**Instructions for the task:**
Transcribe every line of the entries exactly.

(Records drawn from a dataset)
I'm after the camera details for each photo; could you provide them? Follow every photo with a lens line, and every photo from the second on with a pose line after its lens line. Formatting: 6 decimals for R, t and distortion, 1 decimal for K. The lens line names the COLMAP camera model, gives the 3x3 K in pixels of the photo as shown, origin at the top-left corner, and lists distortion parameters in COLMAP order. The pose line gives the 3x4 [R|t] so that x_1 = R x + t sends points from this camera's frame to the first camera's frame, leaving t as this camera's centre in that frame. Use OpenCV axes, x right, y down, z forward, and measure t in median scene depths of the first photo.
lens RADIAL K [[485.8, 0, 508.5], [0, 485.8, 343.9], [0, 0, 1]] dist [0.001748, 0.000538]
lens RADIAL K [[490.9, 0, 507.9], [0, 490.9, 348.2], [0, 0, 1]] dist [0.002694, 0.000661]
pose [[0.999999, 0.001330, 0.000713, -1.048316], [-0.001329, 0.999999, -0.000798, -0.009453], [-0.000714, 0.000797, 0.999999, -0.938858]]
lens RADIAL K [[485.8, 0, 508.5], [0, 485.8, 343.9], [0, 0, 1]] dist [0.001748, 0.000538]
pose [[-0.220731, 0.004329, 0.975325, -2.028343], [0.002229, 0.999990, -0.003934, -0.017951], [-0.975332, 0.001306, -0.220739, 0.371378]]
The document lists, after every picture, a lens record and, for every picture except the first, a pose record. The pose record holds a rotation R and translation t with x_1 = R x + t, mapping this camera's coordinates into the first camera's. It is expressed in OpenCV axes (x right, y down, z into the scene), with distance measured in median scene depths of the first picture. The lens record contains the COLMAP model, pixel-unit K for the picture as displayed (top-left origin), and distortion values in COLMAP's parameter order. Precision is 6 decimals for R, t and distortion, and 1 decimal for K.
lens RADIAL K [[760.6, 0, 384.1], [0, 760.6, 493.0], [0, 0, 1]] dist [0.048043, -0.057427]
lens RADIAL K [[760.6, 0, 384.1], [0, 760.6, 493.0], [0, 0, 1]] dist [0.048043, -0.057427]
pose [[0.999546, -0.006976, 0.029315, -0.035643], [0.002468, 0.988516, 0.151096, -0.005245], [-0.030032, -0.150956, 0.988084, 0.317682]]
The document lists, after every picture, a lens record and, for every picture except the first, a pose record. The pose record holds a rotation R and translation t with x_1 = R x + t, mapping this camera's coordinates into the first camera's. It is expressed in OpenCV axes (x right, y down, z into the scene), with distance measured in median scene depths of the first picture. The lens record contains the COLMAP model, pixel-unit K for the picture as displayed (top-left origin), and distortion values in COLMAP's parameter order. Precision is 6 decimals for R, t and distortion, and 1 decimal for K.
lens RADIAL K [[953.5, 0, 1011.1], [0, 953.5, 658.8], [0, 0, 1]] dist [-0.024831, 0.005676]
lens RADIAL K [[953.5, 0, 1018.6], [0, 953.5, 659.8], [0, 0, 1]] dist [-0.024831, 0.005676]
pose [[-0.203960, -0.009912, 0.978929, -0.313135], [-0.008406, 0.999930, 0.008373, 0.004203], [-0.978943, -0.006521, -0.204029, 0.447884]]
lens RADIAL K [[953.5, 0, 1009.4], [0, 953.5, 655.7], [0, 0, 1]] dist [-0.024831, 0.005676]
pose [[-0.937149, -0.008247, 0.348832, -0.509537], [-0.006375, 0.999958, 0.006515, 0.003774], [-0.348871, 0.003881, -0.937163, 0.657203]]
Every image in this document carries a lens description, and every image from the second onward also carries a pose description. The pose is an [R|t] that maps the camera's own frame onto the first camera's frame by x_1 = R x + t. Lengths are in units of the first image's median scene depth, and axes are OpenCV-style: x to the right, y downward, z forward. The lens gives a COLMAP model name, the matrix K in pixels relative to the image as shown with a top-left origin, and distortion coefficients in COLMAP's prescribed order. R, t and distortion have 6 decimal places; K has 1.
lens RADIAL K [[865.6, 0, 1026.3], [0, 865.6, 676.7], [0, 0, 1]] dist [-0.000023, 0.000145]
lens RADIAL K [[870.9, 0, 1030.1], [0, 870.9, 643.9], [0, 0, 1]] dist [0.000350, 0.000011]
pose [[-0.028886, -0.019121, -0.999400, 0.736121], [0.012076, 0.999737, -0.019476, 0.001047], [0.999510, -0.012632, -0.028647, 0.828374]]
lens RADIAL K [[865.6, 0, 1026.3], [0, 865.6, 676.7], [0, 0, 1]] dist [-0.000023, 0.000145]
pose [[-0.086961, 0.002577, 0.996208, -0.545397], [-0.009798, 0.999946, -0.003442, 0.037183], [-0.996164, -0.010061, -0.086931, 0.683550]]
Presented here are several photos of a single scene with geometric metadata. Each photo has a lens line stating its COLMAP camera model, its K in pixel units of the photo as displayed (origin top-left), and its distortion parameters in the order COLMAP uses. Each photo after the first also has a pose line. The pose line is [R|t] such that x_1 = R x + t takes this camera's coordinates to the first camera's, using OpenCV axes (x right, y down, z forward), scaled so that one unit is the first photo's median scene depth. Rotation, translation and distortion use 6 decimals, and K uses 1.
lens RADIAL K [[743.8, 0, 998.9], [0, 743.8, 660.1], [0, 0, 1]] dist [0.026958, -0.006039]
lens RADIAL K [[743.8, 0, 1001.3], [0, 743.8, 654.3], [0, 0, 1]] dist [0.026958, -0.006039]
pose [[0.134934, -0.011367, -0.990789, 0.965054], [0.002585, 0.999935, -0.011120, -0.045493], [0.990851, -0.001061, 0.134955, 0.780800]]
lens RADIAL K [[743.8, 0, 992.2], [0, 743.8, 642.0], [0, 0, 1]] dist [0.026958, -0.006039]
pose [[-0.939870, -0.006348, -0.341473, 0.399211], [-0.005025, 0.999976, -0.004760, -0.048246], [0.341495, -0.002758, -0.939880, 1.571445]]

**Output of the exercise:**
I'm after the camera details for each photo; could you provide them? Follow every photo with a lens line, and every photo from the second on with a pose line after its lens line. Formatting: 6 decimals for R, t and distortion, 1 decimal for K. The lens line names the COLMAP camera model, gives the 3x3 K in pixels of the photo as shown, origin at the top-left corner, and lists distortion parameters in COLMAP order. The pose line gives the 3x4 [R|t] so that x_1 = R x + t sends points from this camera's frame to the first camera's frame, leaving t as this camera's centre in that frame. Use OpenCV axes, x right, y down, z forward, and measure t in median scene depths of the first photo.
lens RADIAL K [[485.8, 0, 508.5], [0, 485.8, 343.9], [0, 0, 1]] dist [0.001748, 0.000538]
lens RADIAL K [[490.9, 0, 507.9], [0, 490.9, 348.2], [0, 0, 1]] dist [0.002694, 0.000661]
pose [[0.999999, 0.001330, 0.000713, -1.048316], [-0.001329, 0.999999, -0.000798, -0.009453], [-0.000714, 0.000797, 0.999999, -0.938858]]
lens RADIAL K [[485.8, 0, 508.5], [0, 485.8, 343.9], [0, 0, 1]] dist [0.001748, 0.000538]
pose [[-0.220731, 0.004329, 0.975325, -2.028343], [0.002229, 0.999990, -0.003934, -0.017951], [-0.975332, 0.001306, -0.220739, 0.371378]]
The document lists, after every picture, a lens record and, for every picture except the first, a pose record. The pose record holds a rotation R and translation t with x_1 = R x + t, mapping this camera's coordinates into the first camera's. It is expressed in OpenCV axes (x right, y down, z into the scene), with distance measured in median scene depths of the first picture. The lens record contains the COLMAP model, pixel-unit K for the picture as displayed (top-left origin), and distortion values in COLMAP's parameter order. Precision is 6 decimals for R, t and distortion, and 1 decimal for K.
lens RADIAL K [[760.6, 0, 384.1], [0, 760.6, 493.0], [0, 0, 1]] dist [0.048043, -0.057427]
lens RADIAL K [[760.6, 0, 384.1], [0, 760.6, 493.0], [0, 0, 1]] dist [0.048043, -0.057427]
pose [[0.999546, -0.006976, 0.029315, -0.035643], [0.002468, 0.988516, 0.151096, -0.005245], [-0.030032, -0.150956, 0.988084, 0.317682]]
The document lists, after every picture, a lens record and, for every picture except the first, a pose record. The pose record holds a rotation R and translation t with x_1 = R x + t, mapping this camera's coordinates into the first camera's. It is expressed in OpenCV axes (x right, y down, z into the scene), with distance measured in median scene depths of the first picture. The lens record contains the COLMAP model, pixel-unit K for the picture as displayed (top-left origin), and distortion values in COLMAP's parameter order. Precision is 6 decimals for R, t and distortion, and 1 decimal for K.
lens RADIAL K [[953.5, 0, 1011.1], [0, 953.5, 658.8], [0, 0, 1]] dist [-0.024831, 0.005676]
lens RADIAL K [[953.5, 0, 1018.6], [0, 953.5, 659.8], [0, 0, 1]] dist [-0.024831, 0.005676]
pose [[-0.203960, -0.009912, 0.978929, -0.313135], [-0.008406, 0.999930, 0.008373, 0.004203], [-0.978943, -0.006521, -0.204029, 0.447884]]
lens RADIAL K [[953.5, 0, 1009.4], [0, 953.5, 655.7], [0, 0, 1]] dist [-0.024831, 0.005676]
pose [[-0.937149, -0.008247, 0.348832, -0.509537], [-0.006375, 0.999958, 0.006515, 0.003774], [-0.348871, 0.003881, -0.937163, 0.657203]]
Every image in this document carries a lens description, and every image from the second onward also carries a pose description. The pose is an [R|t] that maps the camera's own frame onto the first camera's frame by x_1 = R x + t. Lengths are in units of the first image's median scene depth, and axes are OpenCV-style: x to the right, y downward, z forward. The lens gives a COLMAP model name, the matrix K in pixels relative to the image as shown with a top-left origin, and distortion coefficients in COLMAP's prescribed order. R, t and distortion have 6 decimal places; K has 1.
lens RADIAL K [[865.6, 0, 1026.3], [0, 865.6, 676.7], [0, 0, 1]] dist [-0.000023, 0.000145]
lens RADIAL K [[870.9, 0, 1030.1], [0, 870.9, 643.9], [0, 0, 1]] dist [0.000350, 0.000011]
pose [[-0.028886, -0.019121, -0.999400, 0.736121], [0.012076, 0.999737, -0.019476, 0.001047], [0.999510, -0.012632, -0.028647, 0.828374]]
lens RADIAL K [[865.6, 0, 1026.3], [0, 865.6, 676.7], [0, 0, 1]] dist [-0.000023, 0.000145]
pose [[-0.086961, 0.002577, 0.996208, -0.545397], [-0.009798, 0.999946, -0.003442, 0.037183], [-0.996164, -0.010061, -0.086931, 0.683550]]
Presented here are several photos of a single scene with geometric metadata. Each photo has a lens line stating its COLMAP camera model, its K in pixel units of the photo as displayed (origin top-left), and its distortion parameters in the order COLMAP uses. Each photo after the first also has a pose line. The pose line is [R|t] such that x_1 = R x + t takes this camera's coordinates to the first camera's, using OpenCV axes (x right, y down, z forward), scaled so that one unit is the first photo's median scene depth. Rotation, translation and distortion use 6 decimals, and K uses 1.
lens RADIAL K [[743.8, 0, 998.9], [0, 743.8, 660.1], [0, 0, 1]] dist [0.026958, -0.006039]
lens RADIAL K [[743.8, 0, 1001.3], [0, 743.8, 654.3], [0, 0, 1]] dist [0.026958, -0.006039]
pose [[0.134934, -0.011367, -0.990789, 0.965054], [0.002585, 0.999935, -0.011120, -0.045493], [0.990851, -0.001061, 0.134955, 0.780800]]
lens RADIAL K [[743.8, 0, 992.2], [0, 743.8, 642.0], [0, 0, 1]] dist [0.026958, -0.006039]
pose [[-0.939870, -0.006348, -0.341473, 0.399211], [-0.005025, 0.999976, -0.004760, -0.048246], [0.341495, -0.002758, -0.939880, 1.571445]]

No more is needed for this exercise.